* _THE PROBLEM_
Below are some records; return all of them exactly as they are.

* _RECORDS TO PROCESS_
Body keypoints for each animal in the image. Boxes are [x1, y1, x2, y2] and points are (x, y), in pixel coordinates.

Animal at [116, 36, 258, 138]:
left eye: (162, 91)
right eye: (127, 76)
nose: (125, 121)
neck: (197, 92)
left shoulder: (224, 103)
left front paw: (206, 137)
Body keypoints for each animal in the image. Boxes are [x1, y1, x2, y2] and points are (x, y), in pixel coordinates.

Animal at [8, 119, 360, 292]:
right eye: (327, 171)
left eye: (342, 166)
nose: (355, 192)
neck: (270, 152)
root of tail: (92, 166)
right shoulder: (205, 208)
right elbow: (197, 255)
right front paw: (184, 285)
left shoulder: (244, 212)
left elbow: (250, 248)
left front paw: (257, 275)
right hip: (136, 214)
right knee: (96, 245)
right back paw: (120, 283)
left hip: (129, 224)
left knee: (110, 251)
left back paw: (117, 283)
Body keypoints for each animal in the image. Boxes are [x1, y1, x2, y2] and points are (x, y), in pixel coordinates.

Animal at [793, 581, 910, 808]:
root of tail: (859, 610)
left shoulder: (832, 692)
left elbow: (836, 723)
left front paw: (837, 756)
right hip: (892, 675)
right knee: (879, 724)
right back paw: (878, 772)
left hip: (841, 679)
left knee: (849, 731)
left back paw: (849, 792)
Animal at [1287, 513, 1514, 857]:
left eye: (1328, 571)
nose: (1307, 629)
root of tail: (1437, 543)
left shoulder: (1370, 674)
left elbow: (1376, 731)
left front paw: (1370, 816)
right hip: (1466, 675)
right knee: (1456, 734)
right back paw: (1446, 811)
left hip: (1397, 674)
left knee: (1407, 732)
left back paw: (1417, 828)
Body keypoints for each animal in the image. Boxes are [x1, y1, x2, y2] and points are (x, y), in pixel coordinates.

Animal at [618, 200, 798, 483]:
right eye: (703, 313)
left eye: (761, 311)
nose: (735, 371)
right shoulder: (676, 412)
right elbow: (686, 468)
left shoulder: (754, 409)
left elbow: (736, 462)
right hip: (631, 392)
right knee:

* _RESPONSE_
Body keypoints for each animal in the image. Boxes are [x1, y1, x2, y2] and points are (x, y), in pixel coordinates.

Animal at [116, 36, 258, 138]:
left eye: (162, 91)
right eye: (127, 76)
nose: (125, 121)
neck: (197, 92)
left shoulder: (224, 103)
left front paw: (206, 137)
Body keypoints for each animal in the image. Boxes are [x1, y1, x2, y2] and points are (x, y), in pixel coordinates.

Animal at [8, 119, 360, 292]:
right eye: (327, 171)
left eye: (342, 166)
nose: (355, 192)
neck: (270, 152)
root of tail: (92, 166)
right shoulder: (205, 208)
right elbow: (197, 255)
right front paw: (184, 285)
left shoulder: (244, 212)
left elbow: (250, 248)
left front paw: (257, 275)
right hip: (136, 214)
right knee: (96, 245)
right back paw: (120, 283)
left hip: (129, 224)
left knee: (110, 251)
left back paw: (117, 283)
Body keypoints for each animal in the image. Boxes are [x1, y1, x2, y2] and points are (x, y), in pixel coordinates.

Animal at [793, 581, 910, 808]:
root of tail: (859, 610)
left shoulder: (832, 692)
left elbow: (836, 723)
left front paw: (837, 756)
right hip: (892, 675)
right knee: (879, 724)
right back paw: (878, 772)
left hip: (841, 679)
left knee: (849, 731)
left back paw: (849, 792)
Animal at [1287, 513, 1514, 857]:
left eye: (1328, 571)
nose: (1307, 629)
root of tail: (1437, 543)
left shoulder: (1370, 674)
left elbow: (1376, 731)
left front paw: (1370, 816)
right hip: (1466, 675)
right knee: (1456, 734)
right back paw: (1446, 811)
left hip: (1397, 674)
left knee: (1407, 732)
left back paw: (1417, 828)
Body keypoints for each animal in the image. Boxes are [x1, y1, x2, y2] and points are (x, y), in pixel coordinates.

Animal at [618, 200, 798, 483]:
right eye: (703, 313)
left eye: (761, 311)
nose: (735, 371)
right shoulder: (676, 412)
right elbow: (686, 468)
left shoulder: (754, 409)
left elbow: (736, 462)
right hip: (631, 392)
right knee:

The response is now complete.